[WRITTEN EXERCISE] Please output every line of the records below as a JSON list of strings, one string per line, with blank lines left out.

╭─ MATERIAL FOR THIS EXERCISE

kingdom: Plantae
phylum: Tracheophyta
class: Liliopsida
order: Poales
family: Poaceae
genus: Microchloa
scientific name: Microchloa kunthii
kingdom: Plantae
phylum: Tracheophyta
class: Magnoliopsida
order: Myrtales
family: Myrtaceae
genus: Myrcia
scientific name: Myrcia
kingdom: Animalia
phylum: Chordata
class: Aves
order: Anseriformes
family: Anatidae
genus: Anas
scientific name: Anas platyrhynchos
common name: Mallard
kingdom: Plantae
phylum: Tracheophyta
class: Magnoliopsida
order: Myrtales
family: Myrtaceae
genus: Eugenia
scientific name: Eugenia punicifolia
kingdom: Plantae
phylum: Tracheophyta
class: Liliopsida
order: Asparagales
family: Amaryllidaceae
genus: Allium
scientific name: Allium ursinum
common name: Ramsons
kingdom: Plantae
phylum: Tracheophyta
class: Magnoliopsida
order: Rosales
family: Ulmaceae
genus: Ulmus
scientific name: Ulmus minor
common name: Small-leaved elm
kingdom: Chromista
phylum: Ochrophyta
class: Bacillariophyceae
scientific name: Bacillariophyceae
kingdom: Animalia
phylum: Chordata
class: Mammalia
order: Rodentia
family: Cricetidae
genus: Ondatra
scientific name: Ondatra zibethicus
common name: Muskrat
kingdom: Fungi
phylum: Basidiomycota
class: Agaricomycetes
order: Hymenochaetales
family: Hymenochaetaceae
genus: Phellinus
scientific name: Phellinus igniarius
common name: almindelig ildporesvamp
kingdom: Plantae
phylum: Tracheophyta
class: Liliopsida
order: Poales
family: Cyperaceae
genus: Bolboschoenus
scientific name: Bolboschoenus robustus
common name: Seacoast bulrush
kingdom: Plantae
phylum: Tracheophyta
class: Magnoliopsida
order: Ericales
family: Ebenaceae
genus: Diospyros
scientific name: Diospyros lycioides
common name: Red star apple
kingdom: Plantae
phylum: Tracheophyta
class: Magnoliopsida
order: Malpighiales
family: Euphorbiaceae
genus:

╰─

[ANSWER IN FULL]
[
  "kingdom: Plantae",
  "phylum: Tracheophyta",
  "class: Liliopsida",
  "order: Poales",
  "family: Poaceae",
  "genus: Microchloa",
  "scientific name: Microchloa kunthii",
  "kingdom: Plantae",
  "phylum: Tracheophyta",
  "class: Magnoliopsida",
  "order: Myrtales",
  "family: Myrtaceae",
  "genus: Myrcia",
  "scientific name: Myrcia",
  "kingdom: Animalia",
  "phylum: Chordata",
  "class: Aves",
  "order: Anseriformes",
  "family: Anatidae",
  "genus: Anas",
  "scientific name: Anas platyrhynchos",
  "common name: Mallard",
  "kingdom: Plantae",
  "phylum: Tracheophyta",
  "class: Magnoliopsida",
  "order: Myrtales",
  "family: Myrtaceae",
  "genus: Eugenia",
  "scientific name: Eugenia punicifolia",
  "kingdom: Plantae",
  "phylum: Tracheophyta",
  "class: Liliopsida",
  "order: Asparagales",
  "family: Amaryllidaceae",
  "genus: Allium",
  "scientific name: Allium ursinum",
  "common name: Ramsons",
  "kingdom: Plantae",
  "phylum: Tracheophyta",
  "class: Magnoliopsida",
  "order: Rosales",
  "family: Ulmaceae",
  "genus: Ulmus",
  "scientific name: Ulmus minor",
  "common name: Small-leaved elm",
  "kingdom: Chromista",
  "phylum: Ochrophyta",
  "class: Bacillariophyceae",
  "scientific name: Bacillariophyceae",
  "kingdom: Animalia",
  "phylum: Chordata",
  "class: Mammalia",
  "order: Rodentia",
  "family: Cricetidae",
  "genus: Ondatra",
  "scientific name: Ondatra zibethicus",
  "common name: Muskrat",
  "kingdom: Fungi",
  "phylum: Basidiomycota",
  "class: Agaricomycetes",
  "order: Hymenochaetales",
  "family: Hymenochaetaceae",
  "genus: Phellinus",
  "scientific name: Phellinus igniarius",
  "common name: almindelig ildporesvamp",
  "kingdom: Plantae",
  "phylum: Tracheophyta",
  "class: Liliopsida",
  "order: Poales",
  "family: Cyperaceae",
  "genus: Bolboschoenus",
  "scientific name: Bolboschoenus robustus",
  "common name: Seacoast bulrush",
  "kingdom: Plantae",
  "phylum: Tracheophyta",
  "class: Magnoliopsida",
  "order: Ericales",
  "family: Ebenaceae",
  "genus: Diospyros",
  "scientific name: Diospyros lycioides",
  "common name: Red star apple",
  "kingdom: Plantae",
  "phylum: Tracheophyta",
  "class: Magnoliopsida",
  "order: Malpighiales",
  "family: Euphorbiaceae",
  "genus:"
]